Il palmarès 2018 delle etichette a firma Marsicani è ben nutrito. Il Sol d’Oro arriva infatti a coronamento di una bella successione di medaglie, menzioni d’onore e riconoscimenti in guide di settore: ori al Biol, Joop Japan, Oro del Mediterraneo; argenti all’Oro d’Italia e all’Orciolo d’Oro in più categorie; le massime valutazioni nella Guida Oli d’Italia Gambero Rosso e Guida Extravoglio.

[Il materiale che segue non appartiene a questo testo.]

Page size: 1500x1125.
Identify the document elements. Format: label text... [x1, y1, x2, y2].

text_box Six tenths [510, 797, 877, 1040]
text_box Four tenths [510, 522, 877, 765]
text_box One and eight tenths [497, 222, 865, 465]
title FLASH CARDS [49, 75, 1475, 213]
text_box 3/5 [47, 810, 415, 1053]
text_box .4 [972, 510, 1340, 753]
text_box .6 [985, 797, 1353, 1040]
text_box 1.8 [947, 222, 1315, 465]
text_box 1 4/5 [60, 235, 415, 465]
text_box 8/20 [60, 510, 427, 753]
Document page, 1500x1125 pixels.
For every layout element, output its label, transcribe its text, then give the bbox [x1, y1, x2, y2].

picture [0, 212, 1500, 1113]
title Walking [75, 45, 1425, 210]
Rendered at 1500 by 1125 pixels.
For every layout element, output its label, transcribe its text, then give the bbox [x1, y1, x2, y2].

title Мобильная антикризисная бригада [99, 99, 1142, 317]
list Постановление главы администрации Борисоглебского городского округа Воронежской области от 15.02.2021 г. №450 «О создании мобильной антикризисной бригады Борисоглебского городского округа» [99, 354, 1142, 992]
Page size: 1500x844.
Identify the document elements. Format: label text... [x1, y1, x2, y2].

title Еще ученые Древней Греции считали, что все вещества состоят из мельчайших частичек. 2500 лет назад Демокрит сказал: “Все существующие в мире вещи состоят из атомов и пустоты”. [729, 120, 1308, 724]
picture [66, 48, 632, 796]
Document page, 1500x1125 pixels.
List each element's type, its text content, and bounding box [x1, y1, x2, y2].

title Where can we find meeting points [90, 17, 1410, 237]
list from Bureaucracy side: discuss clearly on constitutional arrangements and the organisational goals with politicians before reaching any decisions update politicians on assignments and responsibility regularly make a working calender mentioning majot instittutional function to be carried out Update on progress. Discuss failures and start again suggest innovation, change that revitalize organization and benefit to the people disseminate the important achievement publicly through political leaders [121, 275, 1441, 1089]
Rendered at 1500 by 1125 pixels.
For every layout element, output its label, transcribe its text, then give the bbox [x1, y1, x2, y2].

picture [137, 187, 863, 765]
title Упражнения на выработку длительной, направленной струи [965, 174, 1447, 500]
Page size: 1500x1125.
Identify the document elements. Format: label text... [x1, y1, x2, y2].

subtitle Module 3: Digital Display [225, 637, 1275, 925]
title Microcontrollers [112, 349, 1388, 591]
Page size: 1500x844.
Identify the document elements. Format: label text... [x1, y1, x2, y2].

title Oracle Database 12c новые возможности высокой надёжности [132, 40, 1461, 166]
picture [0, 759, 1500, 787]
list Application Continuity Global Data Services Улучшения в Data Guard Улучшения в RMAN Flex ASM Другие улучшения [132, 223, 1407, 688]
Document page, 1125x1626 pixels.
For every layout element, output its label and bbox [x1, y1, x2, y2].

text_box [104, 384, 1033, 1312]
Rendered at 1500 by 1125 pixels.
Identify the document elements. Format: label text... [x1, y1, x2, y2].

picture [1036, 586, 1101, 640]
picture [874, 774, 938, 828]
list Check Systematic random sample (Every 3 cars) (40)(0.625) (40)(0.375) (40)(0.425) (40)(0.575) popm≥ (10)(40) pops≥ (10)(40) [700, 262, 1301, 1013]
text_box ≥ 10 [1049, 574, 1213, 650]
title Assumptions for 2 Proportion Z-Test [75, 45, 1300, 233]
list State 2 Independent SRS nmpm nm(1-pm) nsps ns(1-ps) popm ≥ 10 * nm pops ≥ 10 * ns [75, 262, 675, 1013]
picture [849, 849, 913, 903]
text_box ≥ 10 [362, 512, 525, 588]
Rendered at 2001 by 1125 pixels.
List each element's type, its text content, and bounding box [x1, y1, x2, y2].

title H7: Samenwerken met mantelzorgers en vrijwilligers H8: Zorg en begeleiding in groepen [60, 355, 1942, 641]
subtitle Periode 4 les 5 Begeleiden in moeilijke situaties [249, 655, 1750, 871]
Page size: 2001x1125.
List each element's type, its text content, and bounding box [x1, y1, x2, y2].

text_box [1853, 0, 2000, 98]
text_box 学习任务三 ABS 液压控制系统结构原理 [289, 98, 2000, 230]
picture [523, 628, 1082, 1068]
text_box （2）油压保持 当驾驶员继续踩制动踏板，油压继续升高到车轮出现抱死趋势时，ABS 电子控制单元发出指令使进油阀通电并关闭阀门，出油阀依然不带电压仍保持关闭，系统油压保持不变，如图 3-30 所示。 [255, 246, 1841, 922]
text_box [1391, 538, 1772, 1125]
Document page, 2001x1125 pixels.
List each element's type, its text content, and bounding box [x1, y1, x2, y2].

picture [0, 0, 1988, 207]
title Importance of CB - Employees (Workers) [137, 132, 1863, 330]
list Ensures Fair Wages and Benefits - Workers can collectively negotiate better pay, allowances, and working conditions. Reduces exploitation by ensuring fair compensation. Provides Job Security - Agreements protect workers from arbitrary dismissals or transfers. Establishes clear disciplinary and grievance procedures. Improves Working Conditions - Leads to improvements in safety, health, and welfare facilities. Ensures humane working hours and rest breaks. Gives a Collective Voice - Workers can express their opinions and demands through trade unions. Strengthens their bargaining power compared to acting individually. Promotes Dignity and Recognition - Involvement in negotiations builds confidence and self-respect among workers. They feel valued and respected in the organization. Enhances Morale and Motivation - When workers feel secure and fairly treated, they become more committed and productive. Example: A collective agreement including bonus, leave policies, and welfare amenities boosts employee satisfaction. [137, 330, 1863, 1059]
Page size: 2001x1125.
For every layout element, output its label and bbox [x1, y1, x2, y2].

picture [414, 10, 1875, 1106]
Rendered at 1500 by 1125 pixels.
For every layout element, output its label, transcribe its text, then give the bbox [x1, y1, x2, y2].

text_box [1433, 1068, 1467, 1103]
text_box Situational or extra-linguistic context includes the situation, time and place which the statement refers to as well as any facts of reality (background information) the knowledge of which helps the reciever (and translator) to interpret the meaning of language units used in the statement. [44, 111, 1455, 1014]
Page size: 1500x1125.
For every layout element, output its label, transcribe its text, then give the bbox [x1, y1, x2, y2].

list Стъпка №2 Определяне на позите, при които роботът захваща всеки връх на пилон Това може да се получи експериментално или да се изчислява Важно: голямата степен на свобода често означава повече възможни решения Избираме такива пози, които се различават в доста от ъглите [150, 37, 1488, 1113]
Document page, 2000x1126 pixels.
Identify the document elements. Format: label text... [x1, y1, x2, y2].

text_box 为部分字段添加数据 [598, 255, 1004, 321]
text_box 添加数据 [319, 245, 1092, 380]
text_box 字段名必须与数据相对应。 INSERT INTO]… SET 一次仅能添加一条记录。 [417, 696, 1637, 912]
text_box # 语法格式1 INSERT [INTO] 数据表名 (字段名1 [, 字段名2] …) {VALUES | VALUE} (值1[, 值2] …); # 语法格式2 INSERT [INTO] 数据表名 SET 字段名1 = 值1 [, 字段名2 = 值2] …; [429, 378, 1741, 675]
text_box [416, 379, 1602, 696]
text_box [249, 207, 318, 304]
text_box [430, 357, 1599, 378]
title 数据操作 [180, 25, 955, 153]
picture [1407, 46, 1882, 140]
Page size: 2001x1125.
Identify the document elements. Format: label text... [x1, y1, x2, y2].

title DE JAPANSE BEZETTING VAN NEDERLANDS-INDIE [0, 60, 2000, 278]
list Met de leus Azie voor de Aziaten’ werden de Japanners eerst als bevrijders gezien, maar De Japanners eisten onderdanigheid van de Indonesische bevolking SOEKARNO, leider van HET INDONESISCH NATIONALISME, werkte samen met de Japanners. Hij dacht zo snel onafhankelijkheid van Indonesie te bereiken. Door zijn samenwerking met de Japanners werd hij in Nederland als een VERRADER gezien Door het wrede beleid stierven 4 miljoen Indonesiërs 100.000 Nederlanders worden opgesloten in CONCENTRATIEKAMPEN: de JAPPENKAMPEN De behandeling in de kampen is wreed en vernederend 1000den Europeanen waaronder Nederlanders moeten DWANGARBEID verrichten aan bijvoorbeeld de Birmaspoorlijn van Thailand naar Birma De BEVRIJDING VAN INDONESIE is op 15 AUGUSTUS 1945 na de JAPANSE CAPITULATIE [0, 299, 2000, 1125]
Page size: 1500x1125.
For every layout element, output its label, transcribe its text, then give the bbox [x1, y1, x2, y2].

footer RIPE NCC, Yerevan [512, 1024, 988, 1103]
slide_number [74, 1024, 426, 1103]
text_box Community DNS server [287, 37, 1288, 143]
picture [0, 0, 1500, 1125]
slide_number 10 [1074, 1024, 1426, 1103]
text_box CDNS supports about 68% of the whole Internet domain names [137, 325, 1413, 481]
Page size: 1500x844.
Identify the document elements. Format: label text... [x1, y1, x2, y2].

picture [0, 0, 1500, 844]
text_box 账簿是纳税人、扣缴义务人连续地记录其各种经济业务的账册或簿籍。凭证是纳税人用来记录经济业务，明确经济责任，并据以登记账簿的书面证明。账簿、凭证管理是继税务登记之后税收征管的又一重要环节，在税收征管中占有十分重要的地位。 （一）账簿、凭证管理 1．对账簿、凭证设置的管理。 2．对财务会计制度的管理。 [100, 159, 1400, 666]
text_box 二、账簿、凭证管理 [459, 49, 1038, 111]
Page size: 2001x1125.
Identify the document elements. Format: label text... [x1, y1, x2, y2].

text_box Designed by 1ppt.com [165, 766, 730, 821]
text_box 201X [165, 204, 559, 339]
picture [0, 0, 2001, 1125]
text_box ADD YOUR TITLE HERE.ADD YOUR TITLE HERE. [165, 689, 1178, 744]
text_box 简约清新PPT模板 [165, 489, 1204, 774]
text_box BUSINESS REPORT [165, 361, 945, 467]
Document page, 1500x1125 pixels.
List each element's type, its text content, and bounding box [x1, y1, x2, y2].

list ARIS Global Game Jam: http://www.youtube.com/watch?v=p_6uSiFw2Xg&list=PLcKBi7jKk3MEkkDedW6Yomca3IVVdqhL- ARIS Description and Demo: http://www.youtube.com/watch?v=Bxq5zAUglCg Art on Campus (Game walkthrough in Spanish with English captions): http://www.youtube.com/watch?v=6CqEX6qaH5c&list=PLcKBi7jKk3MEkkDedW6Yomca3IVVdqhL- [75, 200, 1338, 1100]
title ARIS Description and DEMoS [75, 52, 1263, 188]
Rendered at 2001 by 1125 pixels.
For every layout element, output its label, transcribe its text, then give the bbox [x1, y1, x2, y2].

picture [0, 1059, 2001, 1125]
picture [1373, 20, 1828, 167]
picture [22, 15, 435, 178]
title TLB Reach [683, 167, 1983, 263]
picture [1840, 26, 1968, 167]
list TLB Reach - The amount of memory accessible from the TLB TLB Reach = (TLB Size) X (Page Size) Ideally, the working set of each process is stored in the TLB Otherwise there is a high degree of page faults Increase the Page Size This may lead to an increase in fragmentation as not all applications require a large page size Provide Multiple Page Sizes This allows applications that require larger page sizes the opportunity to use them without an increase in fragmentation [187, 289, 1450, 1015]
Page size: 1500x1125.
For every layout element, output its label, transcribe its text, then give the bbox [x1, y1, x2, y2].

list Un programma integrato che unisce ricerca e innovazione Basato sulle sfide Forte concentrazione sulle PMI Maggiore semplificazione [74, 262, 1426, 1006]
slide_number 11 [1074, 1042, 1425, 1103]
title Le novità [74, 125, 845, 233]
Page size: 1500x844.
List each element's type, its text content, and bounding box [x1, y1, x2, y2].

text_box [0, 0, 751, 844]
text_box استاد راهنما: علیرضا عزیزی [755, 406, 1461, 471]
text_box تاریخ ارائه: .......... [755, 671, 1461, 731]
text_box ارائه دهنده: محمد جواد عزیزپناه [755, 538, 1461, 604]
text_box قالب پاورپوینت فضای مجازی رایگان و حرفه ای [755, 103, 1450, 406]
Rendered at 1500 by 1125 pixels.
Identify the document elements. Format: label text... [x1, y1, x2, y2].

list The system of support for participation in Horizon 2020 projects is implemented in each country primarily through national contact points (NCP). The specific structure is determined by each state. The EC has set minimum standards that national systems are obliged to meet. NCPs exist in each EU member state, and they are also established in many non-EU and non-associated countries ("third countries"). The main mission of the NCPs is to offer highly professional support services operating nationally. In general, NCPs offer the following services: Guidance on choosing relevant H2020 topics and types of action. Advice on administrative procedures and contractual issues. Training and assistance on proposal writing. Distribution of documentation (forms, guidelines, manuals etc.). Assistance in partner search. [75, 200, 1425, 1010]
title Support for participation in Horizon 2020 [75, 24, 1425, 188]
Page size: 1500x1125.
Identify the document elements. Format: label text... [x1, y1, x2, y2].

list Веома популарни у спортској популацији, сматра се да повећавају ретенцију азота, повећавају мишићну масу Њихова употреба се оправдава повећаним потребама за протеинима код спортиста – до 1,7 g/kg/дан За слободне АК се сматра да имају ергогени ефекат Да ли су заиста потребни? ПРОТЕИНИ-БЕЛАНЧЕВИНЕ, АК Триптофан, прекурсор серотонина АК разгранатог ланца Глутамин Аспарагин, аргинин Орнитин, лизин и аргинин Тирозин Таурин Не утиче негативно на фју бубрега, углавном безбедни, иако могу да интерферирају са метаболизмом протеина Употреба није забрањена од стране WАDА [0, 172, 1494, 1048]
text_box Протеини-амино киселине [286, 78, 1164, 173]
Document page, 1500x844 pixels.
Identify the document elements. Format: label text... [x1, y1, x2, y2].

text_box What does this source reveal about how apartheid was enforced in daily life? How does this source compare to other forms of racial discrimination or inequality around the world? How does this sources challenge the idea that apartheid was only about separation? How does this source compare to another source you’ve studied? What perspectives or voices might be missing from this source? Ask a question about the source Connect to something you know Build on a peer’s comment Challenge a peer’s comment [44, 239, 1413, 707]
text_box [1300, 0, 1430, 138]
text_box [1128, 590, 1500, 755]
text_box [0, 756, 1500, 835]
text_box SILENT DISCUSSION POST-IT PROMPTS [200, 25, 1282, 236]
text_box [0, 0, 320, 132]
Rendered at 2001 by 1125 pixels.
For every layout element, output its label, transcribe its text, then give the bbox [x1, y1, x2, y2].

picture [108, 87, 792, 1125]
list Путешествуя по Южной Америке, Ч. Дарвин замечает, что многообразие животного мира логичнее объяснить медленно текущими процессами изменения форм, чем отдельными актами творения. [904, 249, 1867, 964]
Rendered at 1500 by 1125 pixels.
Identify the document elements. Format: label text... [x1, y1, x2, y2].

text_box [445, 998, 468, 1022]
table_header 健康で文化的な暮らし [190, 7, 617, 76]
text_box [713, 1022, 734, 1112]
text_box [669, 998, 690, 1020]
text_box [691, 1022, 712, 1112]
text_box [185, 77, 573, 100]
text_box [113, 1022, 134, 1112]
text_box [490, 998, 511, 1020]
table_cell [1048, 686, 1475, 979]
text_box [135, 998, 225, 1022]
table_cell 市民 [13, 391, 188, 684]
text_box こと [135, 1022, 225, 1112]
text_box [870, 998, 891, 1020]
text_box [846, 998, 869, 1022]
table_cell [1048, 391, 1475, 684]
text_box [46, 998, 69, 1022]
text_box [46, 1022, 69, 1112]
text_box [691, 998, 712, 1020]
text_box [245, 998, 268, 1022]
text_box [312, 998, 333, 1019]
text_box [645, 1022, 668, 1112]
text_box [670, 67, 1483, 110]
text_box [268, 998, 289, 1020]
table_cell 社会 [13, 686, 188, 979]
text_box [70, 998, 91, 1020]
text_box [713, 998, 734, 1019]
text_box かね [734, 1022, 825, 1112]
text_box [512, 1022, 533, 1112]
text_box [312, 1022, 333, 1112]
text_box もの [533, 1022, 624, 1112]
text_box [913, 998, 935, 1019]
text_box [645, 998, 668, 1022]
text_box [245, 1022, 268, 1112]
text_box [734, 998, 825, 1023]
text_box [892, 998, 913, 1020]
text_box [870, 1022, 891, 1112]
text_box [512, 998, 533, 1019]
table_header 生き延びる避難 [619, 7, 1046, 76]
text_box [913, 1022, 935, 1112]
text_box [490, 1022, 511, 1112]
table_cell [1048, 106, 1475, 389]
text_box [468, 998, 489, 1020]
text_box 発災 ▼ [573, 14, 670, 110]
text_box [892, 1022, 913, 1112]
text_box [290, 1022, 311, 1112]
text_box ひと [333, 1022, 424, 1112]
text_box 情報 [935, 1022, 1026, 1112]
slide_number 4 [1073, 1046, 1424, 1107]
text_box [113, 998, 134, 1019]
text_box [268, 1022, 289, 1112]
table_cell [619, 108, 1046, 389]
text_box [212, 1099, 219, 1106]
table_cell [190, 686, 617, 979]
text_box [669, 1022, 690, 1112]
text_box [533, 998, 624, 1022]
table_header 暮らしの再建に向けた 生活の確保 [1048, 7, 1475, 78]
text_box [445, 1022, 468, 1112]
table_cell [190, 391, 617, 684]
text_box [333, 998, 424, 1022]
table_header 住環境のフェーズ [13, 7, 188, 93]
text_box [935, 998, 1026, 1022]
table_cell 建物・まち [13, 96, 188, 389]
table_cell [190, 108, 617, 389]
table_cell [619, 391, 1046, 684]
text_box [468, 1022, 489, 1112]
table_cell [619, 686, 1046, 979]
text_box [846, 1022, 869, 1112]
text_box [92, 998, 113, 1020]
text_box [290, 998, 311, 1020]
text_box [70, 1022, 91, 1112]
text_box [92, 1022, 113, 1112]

Nicolangelo Marsicani (destinatario tra l’altro del “Premio Ritratti di Territorio 2016”), erede dell’azienda di famiglia che da quasi un secolo ormai si occupa di extravergine nel cuore del Parco Nazionale del Cilento, Vallo di Diano e Alburni, è un imprenditore illuminato, attento all’innovazione, curioso del futuro prossimo ma con i piedi ben saldi nella concretezza che il lavoro in campo richiede e nella responsabilità etica del proprio operare in risonanza con l’ambiente naturale e sociale. La sua esperienza come olivicoltore e frantoiano ha dato vita ad una vera e propria scuola sul suo territorio ed interviene anche nelle produzioni di altre aziende, in Campania ed in molte altre regioni d’Italia, che da lui si fanno guidare per la creazione di extravergini di altissima qualità che puntualmente troviamo ai primi posti nelle varie competizioni italiane. Ne sono esempi l’azienda San Salvatore 1988 che si è classificata al 2° posto nella categoria Bio al Sirena d’Oro di Sorrento 2018, e Maria Manuela Russo che con Pascà Oro ha guadagnato il 2° posto nella categoria Extravergine fruttato leggero Orciolo d’Oro 2018.

Il suo è un successo costruito con passione, tenacia e perseveranza in una terra spesso non riconoscente e già nella scorsa annata, difficilissima dal punto di vista della produzione, la sua azienda era stata premiata come Frantoio dell’Anno (Guida Oli d’Italia 2017 del Gambero Rosso) e come Azienda di Frontiera (Guida Flos Olei 2017) a testimonianza del fatto che per ottenere dei grandi extravergini, oltre alla materia prima, è necessaria una solida struttura aziendale. Gli altri tasselli fondamentali sono lo studio e la formazione continua che Nicolangelo porta avanti attraverso il suo ruolo di consigliere di Oleum, associazione di assaggiatori professionisti di oli vergini di oliva in Salerno, presieduta dal suo amico e mentore Gaetano Avallone.

Nicolangelo Marsicani, con Viride Bio e tutti i suoi oli in degustazione, sarà a Verona al Sol&Agrifood (Pad.C | Stand C17a) fino al 19 aprile dalle 9.30 alle 18.00.